Like typical FFs, the music is appealing to the listeners and the added voice acting (good in my opinion, as the voice actors seem to portray the charcaters in a realistic way) for the remake has improved this game further.
Gameplay: 9 (if you're a fan of SRPG), 6/7 (if you're not)
This game is brilliant to all those already familiar with the SRPG genre of games, how ever the level of gameplay may be too steep for some beginners, but do not let this desuade you from getting this great game.
Superb example of remake gone well, bravo Square Enix!
I recommend this game to beginners and veterans alike.
Having loved Final Fantasy Tactics Advanced, I found this game to be a real let down. Whilst the general idea behind both games was similar, there were also a lot of changes - few of which were for the better.
First of all, introducting far too much plot to the game, particularly at the start. Don't get me wrong, I like story based games. But this just threw a lengthy history at me before I could even get into the combat. On a handheld I like being able to pick up an play a game for 20 minutes on a bus - this game demands commitment.

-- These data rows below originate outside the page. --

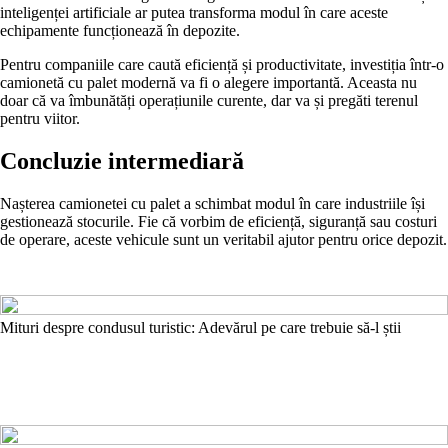
inteligenței artificiale ar putea transforma modul în care aceste
echipamente funcționează în depozite.
Pentru companiile care caută eficiență și productivitate, investiția într-o
camionetă cu palet modernă va fi o alegere importantă. Aceasta nu
doar că va îmbunătăți operațiunile curente, dar va și pregăti terenul
pentru viitor.
Concluzie intermediară
Nașterea camionetei cu palet a schimbat modul în care industriile își
gestionează stocurile. Fie că vorbim de eficiență, siguranță sau costuri
de operare, aceste vehicule sunt un veritabil ajutor pentru orice depozit.
Mituri despre condusul turistic: Adevărul pe care trebuie să-l știi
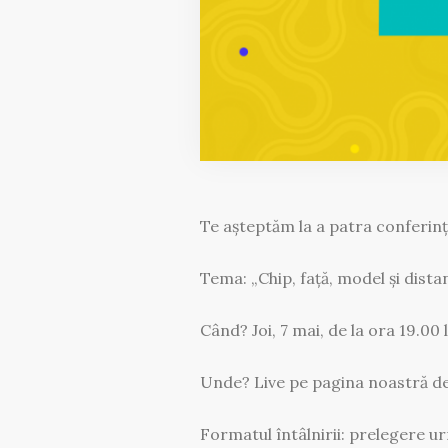
Te așteptăm la a patra conferință
Tema: „Chip, față, model și dista
Când? Joi, 7 mai, de la ora 19.00 
Unde? Live pe pagina noastră de
Formatul întâlnirii: prelegere ur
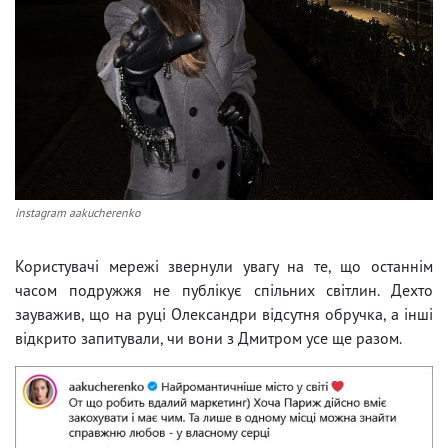
instagram aakucherenko
Користувачі мережі звернули увагу на те, що останнім
часом подружжя не публікує спільних світлин. Дехто
зауважив, що на руці Олександри відсутня обручка, а інші
відкрито запитували, чи вони з Дмитром усе ще разом.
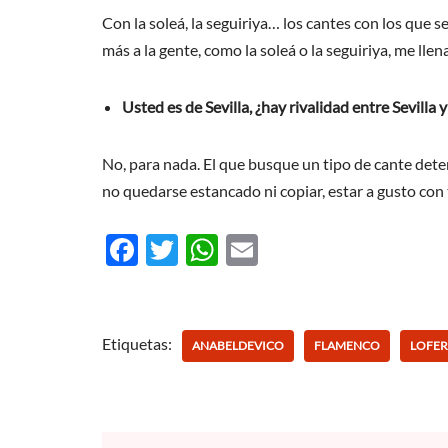
Con la soleá, la seguiriya… los cantes con los que 
más a la gente, como la soleá o la seguiriya, me lle
Usted es de Sevilla, ¿hay rivalidad entre Sevilla 
No, para nada. El que busque un tipo de cante determ
no quedarse estancado ni copiar, estar a gusto con t
F
T
W
E
ac
w
h
m
e
itt
at
ail
b
er
s
Etiquetas:
ANABELDEVICO
FLAMENCO
LOFE
o
A
o
p
k
p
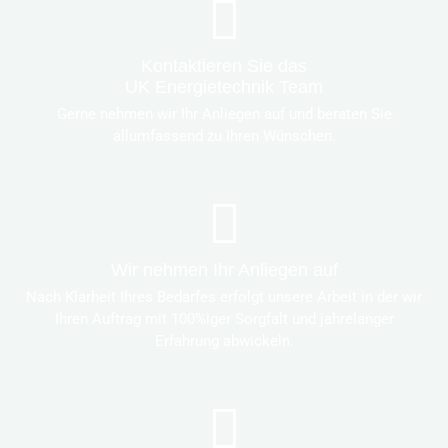
Kontaktieren Sie das
UK Energietechnik Team
Gerne nehmen wir Ihr Anliegen auf und beraten Sie
allumfassend zu Ihren Wünschen.
Wir nehmen Ihr Anliegen auf
Nach Klarheit Ihres Bedarfes erfolgt unsere Arbeit in der wir
Ihren Auftrag mit 100%iger Sorgfalt und jahrelanger
Erfahrung abwickeln.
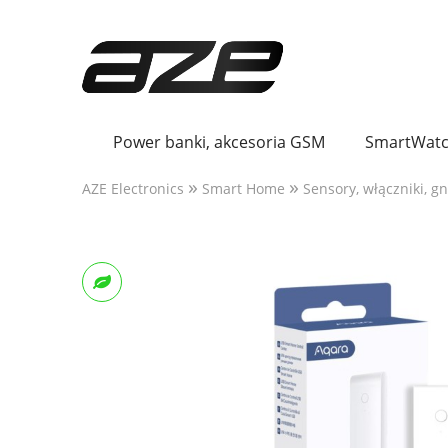
Power banki, akcesoria GSM
SmartWatc
»
»
AZE Electronics
Smart Home
Sensory, włączniki, g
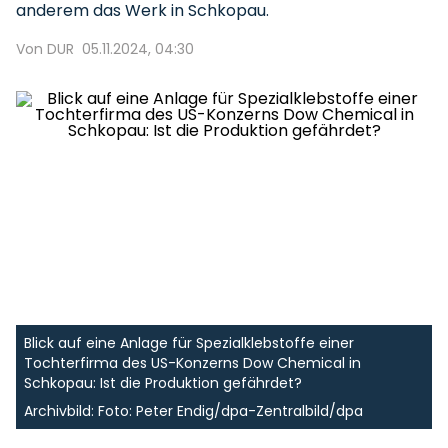
anderem das Werk in Schkopau.
Von DUR
05.11.2024, 04:30
Blick auf eine Anlage für Spezialklebstoffe einer
Tochterfirma des US-Konzerns Dow Chemical in
Schkopau: Ist die Produktion gefährdet?
Archivbild: Foto: Peter Endig/dpa-Zentralbild/dpa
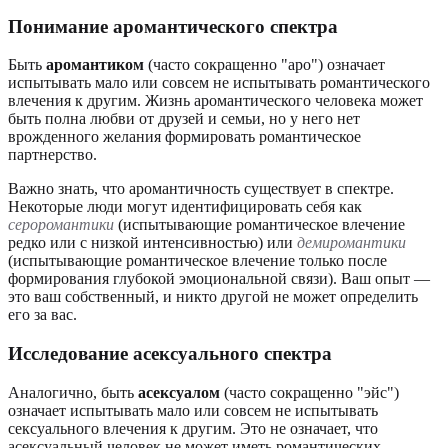
Понимание аромантического спектра
Быть
аромантиком
(часто сокращенно "аро") означает
испытывать мало или совсем не испытывать романтического
влечения к другим. Жизнь аромантического человека может
быть полна любви от друзей и семьи, но у него нет
врожденного желания формировать романтическое
партнерство.
Важно знать, что аромантичность существует в спектре.
Некоторые люди могут идентифицировать себя как
сероромантики
(испытывающие романтическое влечение
редко или с низкой интенсивностью) или
демиромантики
(испытывающие романтическое влечение только после
формирования глубокой эмоциональной связи). Ваш опыт —
это ваш собственный, и никто другой не может определить
его за вас.
Исследование асексуального спектра
Аналогично, быть
асексуалом
(часто сокращенно "эйс")
означает испытывать мало или совсем не испытывать
сексуального влечения к другим. Это не означает, что
асексуальный человек не может иметь романтических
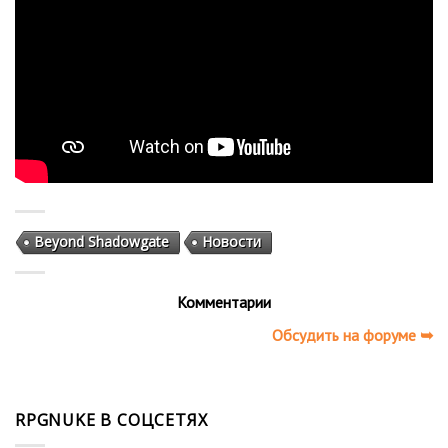
Beyond Shadowgate
Новости
Комментарии
Обсудить на форуме ➥
RPGNUKE В СОЦСЕТЯХ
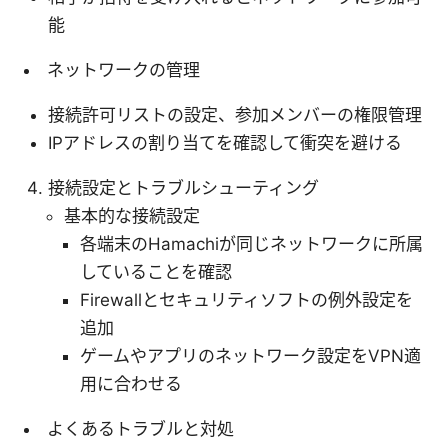
能
ネットワークの管理
接続許可リストの設定、参加メンバーの権限管理
IPアドレスの割り当てを確認して衝突を避ける
接続設定とトラブルシューティング
基本的な接続設定
各端末のHamachiが同じネットワークに所属
していることを確認
Firewallとセキュリティソフトの例外設定を
追加
ゲームやアプリのネットワーク設定をVPN適
用に合わせる
よくあるトラブルと対処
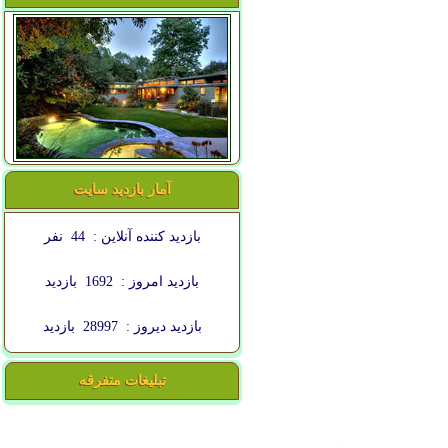
آمار بازدید سایت
بازدید کننده آنلاین :
44
نفر
بازدید امروز :
1692
بازدید
بازدید دیروز :
28997
بازدید
تبلیغات متفرقه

The battle system also features several annoyances. Like many PSP games, FFT:TWotL (what an accronym, eh?) felt the need to use 3d graphics, despite the fact that it end up looking worse overall than the stylised 2d sprites of its predecessor. More than just looking worse, this actually impedes gameplay, with constant shifting of the camera required to try and find where all your characters and their opponents are.
The magic system has now been altered so that spells aren't cast instantly - they go off at the end of the turn. This gives a huge disadvantage to using magic classes, which are far less necessary than previously anyway, though I suppose it adds some challenge and diversity to the game.
As for the job levelling system, things have changed there too. Now skills are learned by spending job points earned in battle rather than using particular weapons. Really, I don't suppose this change makes much difference either way - it just makes it easier to control your characters' growth at the start of the game.
Overall, FFT:TWotL isn't a BAD game as such, it's just a let down after FFTA for the Gameboy Advanced. A lot of the changes seem unnecessary or make things worse, but the game is still playable.